Oswego School District parents group to join multidistrict rally for return to in-person learning

A group of Oswego School District 308 parents calling for a return to in-person learning will join with parents from neighboring school districts to participate in a rally to reopen schools.

The group, SD308 Parents Advocating For In-Person Learning, will join parents, students and community members from districts including Plainfield School District 202, Naperville Community Unit School District 203, Indian Prairie School District 204, Kaneland Community Unit School District 302, St. Charles Community Unit School District 303, Hinsdale Township High School District 86 and Geneva Community Unit School District 304 at a March 14 rally in downtown Naperville to call for their respective districts to return to five days a week of full-day, in-person learning.

Oswego parent Dominique Castillo said that the goal of the event is to show community members that “It’s not just 308 parents advocating.”

“This is all over our state. All over our state, we have people agreeing that the science is there, our kids can return, no more delays, no more excuses,” Castillo said. “We can cater to both in-person, as well as remote. Hybrid does not work.”

Members of the Oswego group also hosted a car rally outside Oswego East High School earlier this year and created a change.org petition calling on the district to reopen schools. Although the goal of the petition has shifted from obtaining a hybrid model of instruction for students to calling for five days of in-person learning, 1,149 signatures have been added since the petition was launched in January.

When it formed, the goal of SD308 Parents Advocating For In-Person Learning was to advocate for having students in school for four to five half days of learning a week.

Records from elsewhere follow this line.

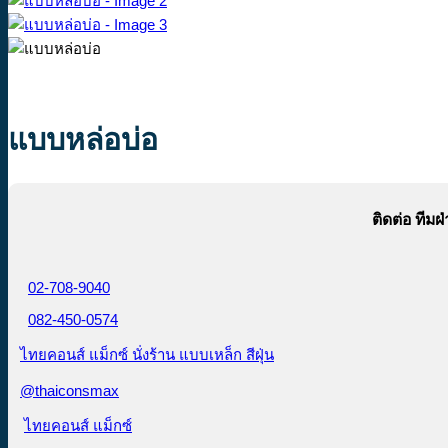
แบบหล่อบ่อ
ติดต่อ ทีม
02-708-9040
082-450-0574
ไทยคอนส์ แม็กซ์ นั่งร้าน แบบเหล็ก สีฝุ่น
@thaiconsmax
ไทยคอนส์ แม็กซ์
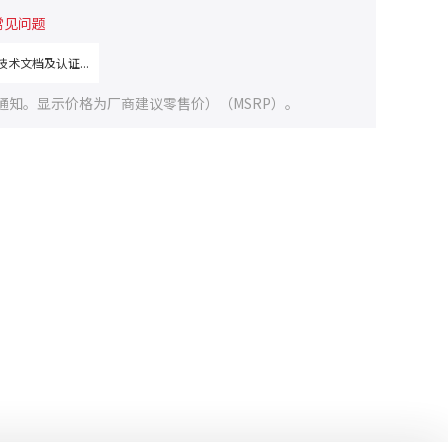
常见问题
术文档及认证...
通知。显示价格为厂商建议零售价）（MSRP）。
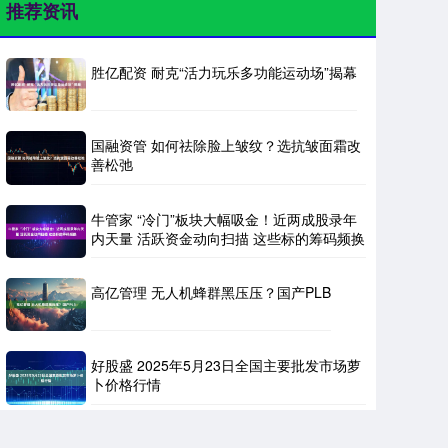
推荐资讯
胜亿配资 耐克“活力玩乐多功能运动场”揭幕
国融资管 如何祛除脸上皱纹？选抗皱面霜改
善松弛
牛管家 “冷门”板块大幅吸金！近两成股录年
内天量 活跃资金动向扫描 这些标的筹码频换
高亿管理 无人机蜂群黑压压？国产PLB
好股盛 2025年5月23日全国主要批发市场萝
卜价格行情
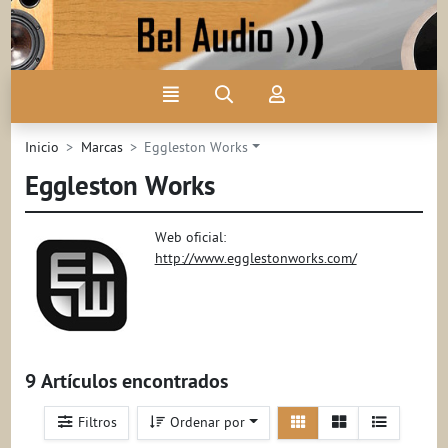
Ir al contenido principal de la página
Menú
Búsqueda
Mi
cuenta
Inicio
Marcas
Eggleston Works
Eggleston Works
Web oficial:
http://www.egglestonworks.com/
9 Artículos encontrados
Ver
Ver
Filtros
Ordenar por
detalle
listado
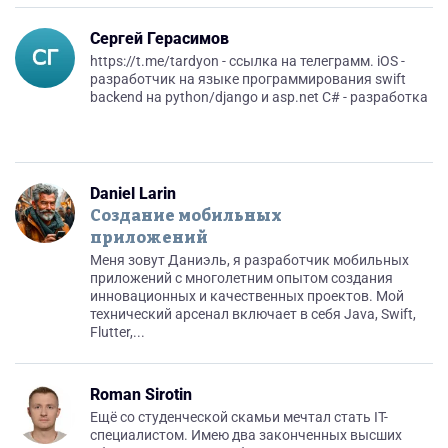
Сергей Герасимов
https://t.me/tardyon - ссылка на телеграмм. iOS -
разработчик на языке программирования swift
backend на python/django и asp.net C# - разработка
Daniel Larin
Создание мобильных
приложений
Меня зовут Даниэль, я разработчик мобильных
приложений с многолетним опытом создания
инновационных и качественных проектов. Мой
технический арсенал включает в себя Java, Swift,
Flutter,...
Roman Sirotin
Ещё со студенческой скамьи мечтал стать IT-
специалистом. Имею два законченных высших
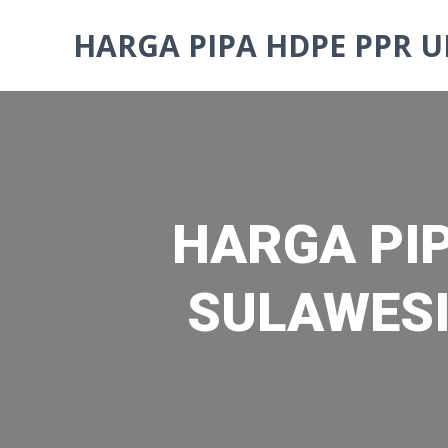
Skip
to
HARGA PIPA HDPE PPR U
content
HARGA PIP
SULAWESI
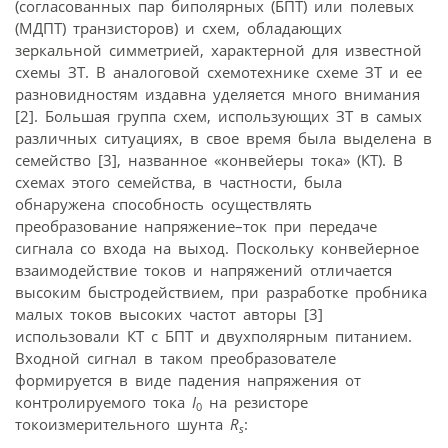
(согласованных пар биполярных (БПТ) или полевых
(МДПТ) транзисторов) и схем, обладающих
зеркальной симметрией, характерной для известной
схемы ЗТ. В аналоговой схемотехнике схеме ЗТ и ее
разновидностям издавна уделяется много внимания
[2]. Большая группа схем, использующих ЗТ в самых
различных ситуациях, в свое время была выделена в
семейство [3], названное «конвейеры тока» (КТ). В
схемах этого семейства, в частности, была
обнаружена способность осуществлять
преобразование напряжение–ток при передаче
сигнала со входа на выход. Поскольку конвейерное
взаимодейcтвие токов и напряжений отличается
высоким быстродействием, при разработке пробника
малых токов высоких частот авторы [3]
использовали КТ с БПТ и двухполярным питанием.
Входной сигнал в таком преобразователе
формируется в виде падения напряжения от
контролируемого тока
I
на резисторе
0
токоизмерительного шунта
R
:
s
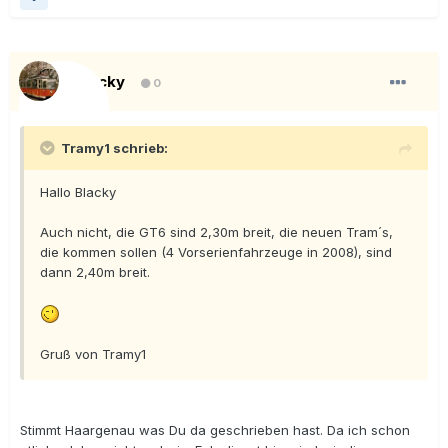
Blacky
0
Tramy1 schrieb:
Hallo Blacky
Auch nicht, die GT6 sind 2,30m breit, die neuen Tram´s,
die kommen sollen (4 Vorserienfahrzeuge in 2008), sind
dann 2,40m breit.
Gruß von Tramy1
Stimmt Haargenau was Du da geschrieben hast. Da ich schon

Currently, Castillo said, elementary students in the district’s hybrid learning program are physically in school for 2 1/2 hours, two days a week in accordance with the district’s A/B schedule.

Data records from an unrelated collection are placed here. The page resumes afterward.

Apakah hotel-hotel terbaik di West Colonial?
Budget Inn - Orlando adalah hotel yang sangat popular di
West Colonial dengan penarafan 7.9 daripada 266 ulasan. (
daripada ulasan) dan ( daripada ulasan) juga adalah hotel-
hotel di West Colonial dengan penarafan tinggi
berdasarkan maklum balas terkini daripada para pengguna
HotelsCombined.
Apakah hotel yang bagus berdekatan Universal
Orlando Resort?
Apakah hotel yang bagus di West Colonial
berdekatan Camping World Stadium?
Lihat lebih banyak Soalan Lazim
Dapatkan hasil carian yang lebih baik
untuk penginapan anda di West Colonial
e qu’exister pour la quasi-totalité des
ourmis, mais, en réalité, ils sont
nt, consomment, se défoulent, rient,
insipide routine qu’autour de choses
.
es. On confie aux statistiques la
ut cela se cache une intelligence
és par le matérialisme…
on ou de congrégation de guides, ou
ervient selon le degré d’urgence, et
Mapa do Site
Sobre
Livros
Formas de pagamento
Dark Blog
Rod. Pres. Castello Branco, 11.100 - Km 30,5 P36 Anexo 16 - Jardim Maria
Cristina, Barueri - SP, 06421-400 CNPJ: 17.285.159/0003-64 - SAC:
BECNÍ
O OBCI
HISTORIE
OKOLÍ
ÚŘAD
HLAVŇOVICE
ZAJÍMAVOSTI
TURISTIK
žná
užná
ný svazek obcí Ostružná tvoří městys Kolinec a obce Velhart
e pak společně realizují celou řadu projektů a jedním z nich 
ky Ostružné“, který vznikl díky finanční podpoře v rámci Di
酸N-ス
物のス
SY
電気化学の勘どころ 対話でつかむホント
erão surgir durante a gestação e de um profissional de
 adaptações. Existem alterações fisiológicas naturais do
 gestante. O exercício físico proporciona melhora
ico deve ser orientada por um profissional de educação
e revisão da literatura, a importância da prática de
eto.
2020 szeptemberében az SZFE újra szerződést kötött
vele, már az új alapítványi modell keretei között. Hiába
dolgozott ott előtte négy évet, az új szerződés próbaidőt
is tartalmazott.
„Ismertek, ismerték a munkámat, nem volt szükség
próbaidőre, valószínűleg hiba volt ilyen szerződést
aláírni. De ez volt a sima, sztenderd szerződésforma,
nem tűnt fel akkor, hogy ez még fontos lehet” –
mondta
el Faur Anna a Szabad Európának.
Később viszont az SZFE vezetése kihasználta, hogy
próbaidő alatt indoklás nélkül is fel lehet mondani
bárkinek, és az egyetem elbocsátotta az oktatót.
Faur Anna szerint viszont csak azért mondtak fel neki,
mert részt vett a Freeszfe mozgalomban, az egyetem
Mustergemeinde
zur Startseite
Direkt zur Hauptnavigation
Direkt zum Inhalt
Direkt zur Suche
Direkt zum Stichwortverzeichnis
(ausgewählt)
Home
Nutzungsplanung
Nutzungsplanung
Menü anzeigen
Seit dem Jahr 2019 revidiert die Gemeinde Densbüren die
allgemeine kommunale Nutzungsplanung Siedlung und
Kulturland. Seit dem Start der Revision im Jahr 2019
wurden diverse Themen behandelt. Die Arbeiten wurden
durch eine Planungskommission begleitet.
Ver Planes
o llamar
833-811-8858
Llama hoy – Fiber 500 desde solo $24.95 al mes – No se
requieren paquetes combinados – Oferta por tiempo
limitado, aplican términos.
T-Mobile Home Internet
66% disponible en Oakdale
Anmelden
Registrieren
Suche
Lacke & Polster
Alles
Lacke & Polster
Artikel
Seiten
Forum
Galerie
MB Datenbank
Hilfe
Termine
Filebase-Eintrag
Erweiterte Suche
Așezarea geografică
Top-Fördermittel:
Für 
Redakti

“The issue with that, is while it’s great they’re getting in – I will acknowledge the progress – there are working parents out there, like myself, who are physically going into work every day who cannot leave and go get their child in 2 1/2 hours. We can’t make that work,” Castillo said. “Therefore, these parents are being forced into remote learning, even though that’s not an option that they feel is best for their child, or maybe their child has expressed that strictly e-learning is not working for them. They’re being cornered.”

At the March 1 meeting of the Board of Education, members voted in separate split votes to leave the elementary schedule as is and shift junior high and high school students to four days a week of in-person learning for five hours a day.

If the district were to survey parents whose students are in fully remote learning, Castillo added, she believes that many would have switched to hybrid learning if a schedule of four to five half days of instruction were offered. That number may increase, she said, if the district’s plan for the 2021-22 school year is for five full days of in-person learning with an option for fully remote learning.

That’s the goal moving forward, Castillo said. Five days a week, full days of in-person learning, with an option available for fully remote learning.

That’s also the goal of OSD 308, Superintendent Dr. John Sparlin said at the March 1 meeting, although the district has not yet been informed by the state if an option for remote learning will be required as it was for the 2020-21 school year.

But just because that’s the goal of the district, [it] doesn’t mean that parents are letting up, Castillo said.

“We have to stay on them,” she said. “They switched up the hybrid things and didn’t do things the way they said they were going to do, which is why we’re not letting up.

“We have to have accountability with our board of education,” she said.

And the group will be keeping up with those candidates elected to the board this April, she added.

“We have to make sure they know that you work for the parents and students. You are our advocates. The teachers have their advocate, which is the teacher’s union. We have the board of education, and they need to work for the parents and the students and what the parents and students want, and how we achieve that safely and legally,” Castillo said.

“The entire state has a huge majority of parents who are advocating for this exact same thing. Nobody wants anybody to be unsafe, but we have to acknowledge that it is now safe. It is not March of 2020, it is March of 2021.”

The rally is scheduled from 11 a.m. to 1 p.m., Sunday, March 14, in downtown Naperville, and will include a walk from Webster Street and Douglas Avenue to the Free Speech Pavilion near the fountain at Webster Street and Jackson Avenue.

Among the speakers will be State Sen. Darren Bailey, R-Louisville, and a Republican Party candidate for governor.